Dear Crucial Skills,
How can I nudge my partner to start using some GTD® skills?
Dear Losing Patience,
Consider what nudging looks like in practice. To verbally nudge someone is to volley hints or suggestions but without directly addressing the issue or revealing how much you care about it. A nudge may get someone to wash the dishes, finish that report, or do a back handspring, but it’s not likely to change behavior.
It may help you to think of nudging in the physical sense. Physically, a nudge may be less aggressive than a shove or a push, but it’s more aggressive than an invitation or a helping hand. It implies prodding or pricking, which imply leading from behind. And leading from behind is an oxymoron. To lead, you must be in the lead. The only sustainable way to move another along—into GTD, healthy communication, handwashing, or any other behavior for which you’re an advocate—is to bring them along.
Here are a few ideas. I share them on the assumption that you’ve already extended a friendly invitation that hasn’t been received.
Set the Example
If you want to lead someone into new behavior, you should be a living example of that behavior. Aristotle wrote, “Character may almost be called the most effective means of persuasion.”
Character may not only be the most effective means of persuasion, it may be your only means. If in the end you fail to persuade your partner into adopting GTD skills, your example will continue to influence. You don’t have to be a perfect example, but it should be clear by your living, not just your talking, that your moral compass encompasses the behaviors you advocate.
For this conversation to go well, you’ll need to convey respect, and to convey respect you must feel respect.
Even with a partner or a spouse, it’s easy to lose sight of respect in the face of disagreement or irritation. Here’s what I do to regain my sense of respect when I’ve lost it.
First, recognize that the problem is your problem. Even if your partner’s behavior is leading to negative outcomes, you must acknowledge that if you have a problem with his or her behavior, it’s your problem. When we recognize that the problems we have with others are, in fact, our problems, we switch from trying to change the other person to trying to communicate why we find the behavior problematic, which is far more effective. This is largely how I think of Master My Stories.
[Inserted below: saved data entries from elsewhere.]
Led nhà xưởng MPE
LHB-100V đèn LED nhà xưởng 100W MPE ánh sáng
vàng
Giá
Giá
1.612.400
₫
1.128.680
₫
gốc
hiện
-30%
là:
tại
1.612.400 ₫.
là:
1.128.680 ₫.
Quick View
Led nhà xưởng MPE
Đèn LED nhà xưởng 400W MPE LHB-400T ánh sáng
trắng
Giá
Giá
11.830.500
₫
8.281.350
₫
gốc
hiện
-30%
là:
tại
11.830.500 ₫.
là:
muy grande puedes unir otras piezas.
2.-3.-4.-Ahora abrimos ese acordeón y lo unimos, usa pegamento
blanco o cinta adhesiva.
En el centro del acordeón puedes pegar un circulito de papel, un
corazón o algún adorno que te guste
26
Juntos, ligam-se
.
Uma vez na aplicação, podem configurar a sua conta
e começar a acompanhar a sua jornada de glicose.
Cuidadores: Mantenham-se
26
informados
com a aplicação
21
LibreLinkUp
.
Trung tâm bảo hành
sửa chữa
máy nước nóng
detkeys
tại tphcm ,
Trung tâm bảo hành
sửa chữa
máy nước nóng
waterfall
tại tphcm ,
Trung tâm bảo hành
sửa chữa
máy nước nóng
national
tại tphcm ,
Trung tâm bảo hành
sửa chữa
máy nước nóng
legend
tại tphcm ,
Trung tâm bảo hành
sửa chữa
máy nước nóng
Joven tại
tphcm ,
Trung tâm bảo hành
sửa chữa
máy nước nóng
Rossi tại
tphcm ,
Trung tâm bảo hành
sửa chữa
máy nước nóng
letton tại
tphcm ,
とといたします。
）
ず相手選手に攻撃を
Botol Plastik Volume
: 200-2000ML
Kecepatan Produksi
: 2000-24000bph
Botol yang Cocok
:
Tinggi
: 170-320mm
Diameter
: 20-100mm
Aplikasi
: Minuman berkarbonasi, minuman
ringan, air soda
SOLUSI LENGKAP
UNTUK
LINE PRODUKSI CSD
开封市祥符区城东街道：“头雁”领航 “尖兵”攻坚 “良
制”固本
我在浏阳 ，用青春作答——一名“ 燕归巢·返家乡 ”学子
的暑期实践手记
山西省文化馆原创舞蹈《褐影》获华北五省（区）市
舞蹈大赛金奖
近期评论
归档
Second, recognize the other person’s autonomy. If you approach the conversation with a do-or-die mindset, you’ll provoke resistance and get frustrated. Don’t raise the issue until you’re at peace with the fact that your partner is an autonomous agent and may choose contrary to your wishes.
Third, identify why the new behavior matters to your partner’s wellbeing and growth. Easing your irritation, for example, is not a compelling cause. Wider social consequences or personal values, however, are great motivators. So, is your partner’s lack of GTD skills affecting the kids, friends, family, their wellbeing? Sharing this information will help you not only convey respect but also care and concern. I think this is the essence of Start with Heart.
Be Bold as Love
When you feel you are ready to speak respectfully, speak directly. No nudging needed. Convey your respect and intent, then point out a few of the problems arising in your partner’s life, your life, or the lives of others because of your partner’s behaviors. If you’ve done the internal work, your feedback should come across as courageous concern, not coercive criticism.
Over the years I have developed my own scripts for preparing someone for feedback based on the skills taught in Crucial Conversations, and they look something like this:
“What I’m about to say may feel confrontational. Please know that I’m speaking up because I respect you enough to be honest with you, and because I care about you and our work.”
Then say the hard things.
With those who can be sensitive to feedback, I have said something like this:
“I know this may be hard to hear, but I want you to know I’m telling you this because I care. We can’t always see our own shortcomings and mistakes, and we all depend on feedback from each other to become better versions ourselves. That’s how we grow. And this is only my perspective—you’re free to disagree. I only ask that you thoughtfully consider it.”
Then say the hard things.
I have watched defensiveness dissolve in seconds with the sincere expression of respect and concern. Reflect on these principles and examples and come up with your own approach.
Keep the Dialogue Going
After you’ve shared your perspective, ask your partner, “How do you see it?” Then listen. And be open to a later discussion. Feedback, no matter how well it’s delivered, often takes time to process (learn more in this article). Wherever the conversation goes, make it clear to your partner you respect them and ongoing dialogue more than getting your way. If your partner responds to the feedback, it will be evident with curiosity and questions. You’ll now have a partner receptive to suggestions. Share why you think the GTD skills can help.
Find Joy in Their Strengths
Finally, find joy in your partner’s strengths. In the end, your partner may not be open to the behaviors you suggest. They may disagree with your perspective. Don’t get hung up on this. Each of us is comprised of many qualities, some bad, some good. Try to focus on your partner’s good qualities and continue improving your own.